Je ne ponds pas toujours sur des falaises abruptes,
Comme celles qui plongent, sans aucun parachute,
Dans les eaux qui s'agitent au pied du Cap Sizun
Dont les granits remontent jusqu'au précambrien.

Des oiseaux vont et viennent de la mer aux corniches,
Profitent des turbulences pour effleurer les roches
Ou bien des déferlences des vagues qui ricochent
Pour débarquer sans risques. Ils sont vraiment fortiches.

Il arrive parfois que j'installe mes nids…
(et si j'en fais un seul, le fais en colonie),
Sur des rochers à plat, à peine surélevés,
Du niveau de la mer, dans des anses abritées.

Je couvre de guano toutes les roches usées
Par les glaces qui couvraient ces terres complètement,
Ces rivages oubliés, quasiment désolés
D'où les hommes sont exclus et forcément absents.

Parce qu'il faut que je dise que de telles colonies,
C'est aux confins des terres, après la Laponie,
Que je les établis pour bavarder en paix
Sans risquer que les vôtres ne viennent m'y troubler.

Bien sûr, il y a les phoques qui sont de gros balourds,
Qui viennent se reposer et qui doivent être sourds
Au cri trisyllabique qu'on leur crie aux oreilles.
On leur crierait au cul que ce serait pareil !

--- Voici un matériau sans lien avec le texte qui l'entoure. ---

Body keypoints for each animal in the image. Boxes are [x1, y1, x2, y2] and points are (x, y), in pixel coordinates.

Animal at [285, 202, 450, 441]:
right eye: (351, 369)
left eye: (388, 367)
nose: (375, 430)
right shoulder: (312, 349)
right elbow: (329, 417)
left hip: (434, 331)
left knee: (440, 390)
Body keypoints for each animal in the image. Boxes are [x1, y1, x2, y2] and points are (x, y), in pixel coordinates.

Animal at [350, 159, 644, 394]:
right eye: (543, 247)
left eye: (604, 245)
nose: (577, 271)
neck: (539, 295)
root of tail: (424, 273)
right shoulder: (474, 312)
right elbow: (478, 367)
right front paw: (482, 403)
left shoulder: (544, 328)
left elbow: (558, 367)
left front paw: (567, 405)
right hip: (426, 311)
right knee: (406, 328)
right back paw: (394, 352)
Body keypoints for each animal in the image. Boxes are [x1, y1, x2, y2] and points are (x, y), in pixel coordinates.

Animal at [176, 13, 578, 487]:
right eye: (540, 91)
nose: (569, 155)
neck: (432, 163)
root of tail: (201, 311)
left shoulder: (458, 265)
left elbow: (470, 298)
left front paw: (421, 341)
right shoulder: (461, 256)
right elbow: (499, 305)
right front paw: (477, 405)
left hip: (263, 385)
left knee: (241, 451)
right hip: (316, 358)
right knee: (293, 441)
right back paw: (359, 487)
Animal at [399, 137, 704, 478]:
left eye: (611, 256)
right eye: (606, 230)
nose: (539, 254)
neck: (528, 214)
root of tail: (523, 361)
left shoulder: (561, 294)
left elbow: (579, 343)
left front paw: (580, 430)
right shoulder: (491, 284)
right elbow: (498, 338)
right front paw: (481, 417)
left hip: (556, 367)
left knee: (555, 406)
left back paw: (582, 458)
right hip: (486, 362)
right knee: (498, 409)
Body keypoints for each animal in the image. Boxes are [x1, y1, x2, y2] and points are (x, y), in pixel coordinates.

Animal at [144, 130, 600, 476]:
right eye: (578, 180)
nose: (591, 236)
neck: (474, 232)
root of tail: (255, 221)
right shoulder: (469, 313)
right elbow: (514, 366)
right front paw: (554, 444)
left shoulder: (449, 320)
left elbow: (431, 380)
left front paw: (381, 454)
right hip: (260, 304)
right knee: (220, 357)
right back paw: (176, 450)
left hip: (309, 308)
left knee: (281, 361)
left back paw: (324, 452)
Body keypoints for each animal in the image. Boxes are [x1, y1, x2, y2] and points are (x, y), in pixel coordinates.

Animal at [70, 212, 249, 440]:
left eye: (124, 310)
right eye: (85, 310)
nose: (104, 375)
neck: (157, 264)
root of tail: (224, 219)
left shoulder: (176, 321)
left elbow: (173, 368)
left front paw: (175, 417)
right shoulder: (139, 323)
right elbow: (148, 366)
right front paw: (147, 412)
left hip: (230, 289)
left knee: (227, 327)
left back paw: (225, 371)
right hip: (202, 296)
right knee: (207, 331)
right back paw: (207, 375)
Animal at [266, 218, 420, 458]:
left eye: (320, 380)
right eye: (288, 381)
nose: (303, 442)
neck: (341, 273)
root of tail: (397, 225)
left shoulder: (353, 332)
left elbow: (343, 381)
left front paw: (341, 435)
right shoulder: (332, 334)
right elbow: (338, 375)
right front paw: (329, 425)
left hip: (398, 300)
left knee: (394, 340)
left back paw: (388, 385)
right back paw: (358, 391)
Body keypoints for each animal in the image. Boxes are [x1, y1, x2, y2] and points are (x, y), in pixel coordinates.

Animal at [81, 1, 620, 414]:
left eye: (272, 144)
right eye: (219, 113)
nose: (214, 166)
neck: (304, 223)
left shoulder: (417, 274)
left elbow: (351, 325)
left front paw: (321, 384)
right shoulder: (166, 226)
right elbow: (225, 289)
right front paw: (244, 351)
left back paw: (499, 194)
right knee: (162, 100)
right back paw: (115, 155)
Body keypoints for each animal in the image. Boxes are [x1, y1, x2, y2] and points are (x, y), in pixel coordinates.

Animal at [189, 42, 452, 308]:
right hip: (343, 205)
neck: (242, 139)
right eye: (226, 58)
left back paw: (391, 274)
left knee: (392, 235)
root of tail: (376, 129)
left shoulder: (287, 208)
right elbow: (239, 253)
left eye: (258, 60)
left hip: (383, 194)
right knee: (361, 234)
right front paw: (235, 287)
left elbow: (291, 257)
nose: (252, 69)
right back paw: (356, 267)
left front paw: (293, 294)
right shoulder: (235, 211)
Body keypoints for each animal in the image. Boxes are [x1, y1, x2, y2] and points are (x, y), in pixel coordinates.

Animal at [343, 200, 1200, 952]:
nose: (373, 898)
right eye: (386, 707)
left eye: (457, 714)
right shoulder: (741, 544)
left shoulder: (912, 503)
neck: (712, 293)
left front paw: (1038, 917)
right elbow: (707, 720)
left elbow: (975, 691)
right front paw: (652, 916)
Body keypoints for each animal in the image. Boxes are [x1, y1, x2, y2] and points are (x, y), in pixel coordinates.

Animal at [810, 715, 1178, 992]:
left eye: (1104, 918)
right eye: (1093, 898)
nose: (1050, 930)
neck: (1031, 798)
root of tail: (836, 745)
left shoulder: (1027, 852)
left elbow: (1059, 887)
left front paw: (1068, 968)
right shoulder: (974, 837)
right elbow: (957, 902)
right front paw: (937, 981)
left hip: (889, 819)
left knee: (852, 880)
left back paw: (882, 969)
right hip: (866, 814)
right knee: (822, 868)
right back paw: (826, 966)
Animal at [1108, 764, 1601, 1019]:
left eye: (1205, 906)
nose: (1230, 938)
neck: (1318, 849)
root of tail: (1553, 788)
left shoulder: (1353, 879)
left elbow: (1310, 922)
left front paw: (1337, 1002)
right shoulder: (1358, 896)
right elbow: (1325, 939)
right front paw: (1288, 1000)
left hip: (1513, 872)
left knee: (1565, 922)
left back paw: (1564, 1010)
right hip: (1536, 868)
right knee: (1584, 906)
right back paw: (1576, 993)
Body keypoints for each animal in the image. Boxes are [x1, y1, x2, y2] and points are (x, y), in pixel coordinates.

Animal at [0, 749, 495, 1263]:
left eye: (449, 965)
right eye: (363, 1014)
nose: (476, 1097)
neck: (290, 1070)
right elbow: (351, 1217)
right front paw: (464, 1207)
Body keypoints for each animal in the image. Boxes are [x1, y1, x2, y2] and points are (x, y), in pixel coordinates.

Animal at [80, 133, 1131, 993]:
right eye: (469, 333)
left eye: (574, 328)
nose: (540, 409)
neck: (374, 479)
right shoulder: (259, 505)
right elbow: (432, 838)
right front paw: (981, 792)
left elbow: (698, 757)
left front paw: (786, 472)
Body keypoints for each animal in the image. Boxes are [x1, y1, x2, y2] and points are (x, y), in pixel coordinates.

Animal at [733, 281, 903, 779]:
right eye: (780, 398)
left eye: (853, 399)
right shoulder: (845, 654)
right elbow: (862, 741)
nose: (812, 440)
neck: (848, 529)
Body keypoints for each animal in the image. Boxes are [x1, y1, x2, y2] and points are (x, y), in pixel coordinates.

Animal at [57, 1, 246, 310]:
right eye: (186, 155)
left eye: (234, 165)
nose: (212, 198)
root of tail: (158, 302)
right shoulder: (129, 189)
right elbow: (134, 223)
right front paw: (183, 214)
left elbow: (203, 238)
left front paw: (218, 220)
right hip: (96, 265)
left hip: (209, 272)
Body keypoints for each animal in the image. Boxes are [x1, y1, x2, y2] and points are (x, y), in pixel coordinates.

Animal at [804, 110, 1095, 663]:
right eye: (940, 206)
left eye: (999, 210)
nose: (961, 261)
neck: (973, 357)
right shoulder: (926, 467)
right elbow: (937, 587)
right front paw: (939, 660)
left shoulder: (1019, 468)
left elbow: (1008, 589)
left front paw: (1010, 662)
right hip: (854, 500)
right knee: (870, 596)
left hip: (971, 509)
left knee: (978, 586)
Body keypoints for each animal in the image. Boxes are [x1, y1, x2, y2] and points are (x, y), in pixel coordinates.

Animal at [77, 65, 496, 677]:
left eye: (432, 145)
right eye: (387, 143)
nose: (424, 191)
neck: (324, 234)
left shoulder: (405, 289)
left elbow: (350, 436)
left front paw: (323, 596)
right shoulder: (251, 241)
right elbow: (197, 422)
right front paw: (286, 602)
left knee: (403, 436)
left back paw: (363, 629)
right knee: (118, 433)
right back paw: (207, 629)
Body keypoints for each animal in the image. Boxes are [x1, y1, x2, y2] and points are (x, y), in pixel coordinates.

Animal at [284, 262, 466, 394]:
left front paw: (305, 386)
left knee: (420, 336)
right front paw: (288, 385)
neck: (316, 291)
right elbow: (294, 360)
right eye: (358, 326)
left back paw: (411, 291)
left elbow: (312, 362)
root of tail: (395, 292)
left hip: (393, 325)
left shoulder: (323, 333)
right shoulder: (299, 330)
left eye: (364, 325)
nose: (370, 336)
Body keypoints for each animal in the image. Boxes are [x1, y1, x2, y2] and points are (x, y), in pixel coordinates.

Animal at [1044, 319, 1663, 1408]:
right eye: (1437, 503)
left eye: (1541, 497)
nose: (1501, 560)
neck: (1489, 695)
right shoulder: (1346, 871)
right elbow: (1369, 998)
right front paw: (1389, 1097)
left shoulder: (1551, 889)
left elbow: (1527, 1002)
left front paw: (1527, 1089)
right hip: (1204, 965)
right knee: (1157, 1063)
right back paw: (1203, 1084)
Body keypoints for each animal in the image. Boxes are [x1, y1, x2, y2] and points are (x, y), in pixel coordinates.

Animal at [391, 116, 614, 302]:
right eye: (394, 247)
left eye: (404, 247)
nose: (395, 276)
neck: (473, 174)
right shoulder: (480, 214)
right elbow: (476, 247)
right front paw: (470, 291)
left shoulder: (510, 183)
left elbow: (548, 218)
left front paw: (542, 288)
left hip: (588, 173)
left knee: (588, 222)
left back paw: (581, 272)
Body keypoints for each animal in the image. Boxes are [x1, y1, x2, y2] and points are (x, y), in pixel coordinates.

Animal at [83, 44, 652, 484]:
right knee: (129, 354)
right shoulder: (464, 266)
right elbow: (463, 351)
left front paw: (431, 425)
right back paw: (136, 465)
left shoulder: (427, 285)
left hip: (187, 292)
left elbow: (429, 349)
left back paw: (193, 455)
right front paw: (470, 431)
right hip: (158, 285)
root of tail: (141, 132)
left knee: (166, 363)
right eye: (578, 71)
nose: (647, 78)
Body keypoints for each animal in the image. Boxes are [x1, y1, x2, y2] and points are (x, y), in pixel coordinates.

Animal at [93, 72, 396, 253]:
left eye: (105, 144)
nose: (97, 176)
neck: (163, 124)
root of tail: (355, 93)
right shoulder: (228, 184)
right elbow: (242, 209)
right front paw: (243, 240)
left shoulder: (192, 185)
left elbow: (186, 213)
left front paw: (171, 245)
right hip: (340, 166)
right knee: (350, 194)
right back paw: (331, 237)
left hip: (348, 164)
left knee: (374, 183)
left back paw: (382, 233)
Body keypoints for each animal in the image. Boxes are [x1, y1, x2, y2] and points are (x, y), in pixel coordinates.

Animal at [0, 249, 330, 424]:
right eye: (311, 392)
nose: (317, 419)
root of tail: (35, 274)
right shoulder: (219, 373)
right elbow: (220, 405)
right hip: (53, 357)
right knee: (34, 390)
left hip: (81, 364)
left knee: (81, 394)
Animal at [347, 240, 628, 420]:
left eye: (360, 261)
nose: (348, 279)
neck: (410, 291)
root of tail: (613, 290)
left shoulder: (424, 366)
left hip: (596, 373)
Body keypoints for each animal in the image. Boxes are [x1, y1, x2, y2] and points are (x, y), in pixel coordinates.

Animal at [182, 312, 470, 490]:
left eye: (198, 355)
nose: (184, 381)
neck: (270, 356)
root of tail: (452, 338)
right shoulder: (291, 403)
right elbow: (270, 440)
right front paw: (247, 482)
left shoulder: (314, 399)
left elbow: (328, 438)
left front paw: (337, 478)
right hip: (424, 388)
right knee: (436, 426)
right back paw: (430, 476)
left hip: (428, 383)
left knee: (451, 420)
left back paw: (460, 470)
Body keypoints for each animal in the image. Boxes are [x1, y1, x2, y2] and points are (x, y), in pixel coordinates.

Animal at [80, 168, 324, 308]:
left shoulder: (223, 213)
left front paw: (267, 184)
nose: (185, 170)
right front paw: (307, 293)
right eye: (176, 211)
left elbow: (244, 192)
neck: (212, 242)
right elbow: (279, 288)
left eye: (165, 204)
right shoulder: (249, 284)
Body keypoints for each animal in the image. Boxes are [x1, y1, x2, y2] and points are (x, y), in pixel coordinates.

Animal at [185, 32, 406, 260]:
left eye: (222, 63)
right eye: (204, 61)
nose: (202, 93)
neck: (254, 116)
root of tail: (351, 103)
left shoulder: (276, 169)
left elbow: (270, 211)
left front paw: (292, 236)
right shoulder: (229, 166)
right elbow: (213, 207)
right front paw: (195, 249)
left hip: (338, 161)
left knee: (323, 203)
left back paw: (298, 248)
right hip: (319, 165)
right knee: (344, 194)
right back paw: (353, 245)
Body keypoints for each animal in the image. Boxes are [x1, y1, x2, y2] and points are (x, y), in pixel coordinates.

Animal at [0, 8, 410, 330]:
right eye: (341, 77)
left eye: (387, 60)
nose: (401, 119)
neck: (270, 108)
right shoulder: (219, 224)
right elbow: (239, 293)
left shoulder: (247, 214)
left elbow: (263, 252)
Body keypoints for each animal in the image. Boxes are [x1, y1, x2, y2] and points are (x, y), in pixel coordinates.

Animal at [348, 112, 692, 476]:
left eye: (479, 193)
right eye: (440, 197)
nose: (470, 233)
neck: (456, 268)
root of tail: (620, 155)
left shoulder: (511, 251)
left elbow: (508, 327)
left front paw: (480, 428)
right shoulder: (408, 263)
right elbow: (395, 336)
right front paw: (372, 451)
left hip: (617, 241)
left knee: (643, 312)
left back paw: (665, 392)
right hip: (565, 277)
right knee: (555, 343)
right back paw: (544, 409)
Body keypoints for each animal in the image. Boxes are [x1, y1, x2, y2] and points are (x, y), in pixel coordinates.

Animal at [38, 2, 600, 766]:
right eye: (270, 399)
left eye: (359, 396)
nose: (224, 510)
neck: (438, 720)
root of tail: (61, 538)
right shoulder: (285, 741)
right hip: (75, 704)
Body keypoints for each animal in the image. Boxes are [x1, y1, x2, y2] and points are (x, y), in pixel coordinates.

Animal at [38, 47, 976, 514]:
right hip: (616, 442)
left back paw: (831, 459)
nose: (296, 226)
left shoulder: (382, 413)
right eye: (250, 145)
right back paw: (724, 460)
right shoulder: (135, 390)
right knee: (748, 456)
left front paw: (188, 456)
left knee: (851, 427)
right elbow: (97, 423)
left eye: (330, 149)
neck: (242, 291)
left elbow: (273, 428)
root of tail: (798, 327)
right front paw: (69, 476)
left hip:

Bien sûr, il y a les labbes, surtout les parasites.
Pas un jour ne se passe sans qu'on ait leur visite.
Vous aurez remarqué, quand on niche, quelle ardeur
On déploie toutes ensemble pour faire fuir ces voleurs.

Puis il y a vous qui n'en croyez pas vos yeux
D'avoir enfin atteint nos hautes latitudes…
C'était un vœu d'enfant et comme à l'habitude,
Il vous fut exaucé par les fées et les Dieux.

Vous demeurez songeur assis sur notre grève,
Les yeux sur l'horizon, vers la frontière ostiaque
Que vous n'atteindrez jamais autrement qu'en rêve
Duquel nous vous tirons avec nos kittiwake.